AUSZUG
In einem Wirtschaftsgebiet mit stürmischen Entwicklungsbedürfnissen, also
gewaltigem Kapitalbedarf, aber verhältnismäßig geringem Kapitalvorrat mußte
es besonders schwer werden, ein gewisses Gleichgewicht zwischen dem Bedarf
und den zu seiner Deckung zur Verfügung stehenden Umlaufsmitteln herzustellen.
Ebenso schwierig war es, die Art und den Umfang dieser Umlaufsmittel so
dehnbar zu gestalten, daß sie den wechselnden und schwankenden Bedürfnissen
jederzeit zu entsprechen vermochten. Die Erfüllung beider Aufgaben wurde nicht
nur durch die beständig wechselnden Kreditbedürfnisse des Inlands, sondern auch
durch die an der Golddecke zerrenden Anforderungen des Auslands erschwert,
die beide mitunter, so im Jahre 1907, in stürmischster Weise gleichzeitig sich
meldeten.

ENTNOMMENES MATERIAL
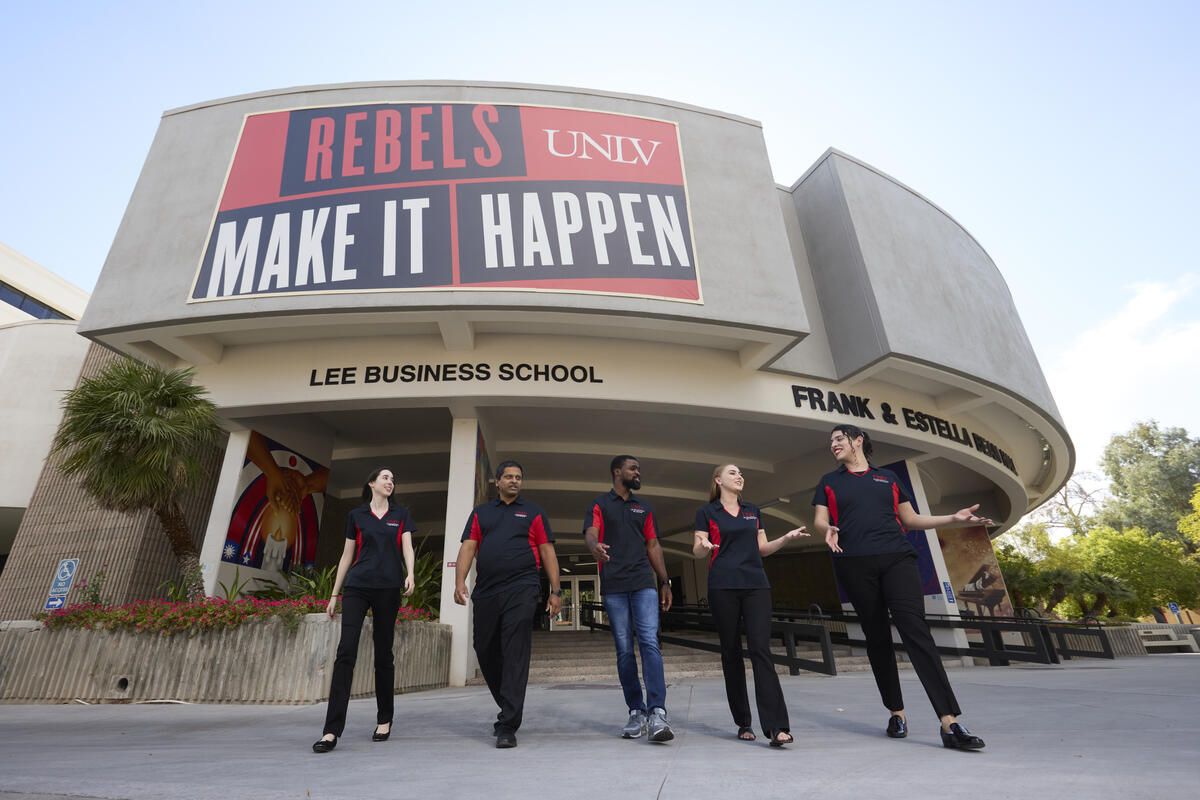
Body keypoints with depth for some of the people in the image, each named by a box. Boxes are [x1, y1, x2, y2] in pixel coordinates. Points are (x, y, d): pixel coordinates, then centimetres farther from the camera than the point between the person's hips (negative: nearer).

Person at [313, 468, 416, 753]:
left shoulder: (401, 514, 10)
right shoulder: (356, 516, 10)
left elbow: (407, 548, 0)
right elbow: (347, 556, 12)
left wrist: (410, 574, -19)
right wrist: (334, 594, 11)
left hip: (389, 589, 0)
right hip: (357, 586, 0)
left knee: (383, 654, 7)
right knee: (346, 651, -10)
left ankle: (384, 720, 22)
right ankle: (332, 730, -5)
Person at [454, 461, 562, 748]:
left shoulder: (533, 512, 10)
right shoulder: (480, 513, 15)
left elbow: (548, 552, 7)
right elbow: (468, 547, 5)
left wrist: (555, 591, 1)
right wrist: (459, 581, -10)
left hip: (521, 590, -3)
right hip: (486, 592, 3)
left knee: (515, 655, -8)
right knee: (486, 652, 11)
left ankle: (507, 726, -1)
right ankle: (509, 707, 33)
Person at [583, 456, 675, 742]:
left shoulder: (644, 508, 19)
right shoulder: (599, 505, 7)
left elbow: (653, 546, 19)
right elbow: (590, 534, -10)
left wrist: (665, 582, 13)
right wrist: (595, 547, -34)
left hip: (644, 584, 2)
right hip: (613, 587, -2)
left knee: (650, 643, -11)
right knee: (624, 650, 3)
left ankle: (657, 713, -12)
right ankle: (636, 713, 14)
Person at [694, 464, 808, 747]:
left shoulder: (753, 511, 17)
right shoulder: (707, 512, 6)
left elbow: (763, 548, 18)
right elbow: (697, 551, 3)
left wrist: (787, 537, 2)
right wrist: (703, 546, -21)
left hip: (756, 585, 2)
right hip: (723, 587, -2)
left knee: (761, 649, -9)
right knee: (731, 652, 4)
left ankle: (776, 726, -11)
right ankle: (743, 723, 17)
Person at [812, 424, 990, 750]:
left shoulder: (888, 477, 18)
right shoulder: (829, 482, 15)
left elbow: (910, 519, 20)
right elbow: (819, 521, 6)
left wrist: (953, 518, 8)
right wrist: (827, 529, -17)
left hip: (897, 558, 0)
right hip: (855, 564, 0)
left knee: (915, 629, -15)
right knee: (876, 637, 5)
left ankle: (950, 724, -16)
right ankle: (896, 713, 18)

ARBEITSANWEISUNG
Setze den Auszug über Kapitalbedarf, Umlaufsmittel und Golddecke im selben Stil nach seinem letzten Satz fort.

GELÖSTE AUFGABE
Man ging zunächst, unter hervorragender Mitwirkung Kochs, daran, neben
einer Ordnung des Verhältnisses der Reichsbank zu den bestehenden, jedoch unter
dem Druck der Verhältnisse und der Gesetzgebung in immer größerer Zahl ein¬
gehenden Privatnotenbanken, die Grundlage der gesamten Geld- und Kredit¬
organisation durch Einführung der Goldwährung in immer festerer und sicherer
Weise zu gestalten. Aber jeder Schritt auf diesem Gebiete kostete schwere Kämpfe
gegenüber den im Besitz der politischen Macht befindlichen Vertretern des
Bimetallismus, die etwa zehn Jahre lang im Reichstag die Mehrheit hatten.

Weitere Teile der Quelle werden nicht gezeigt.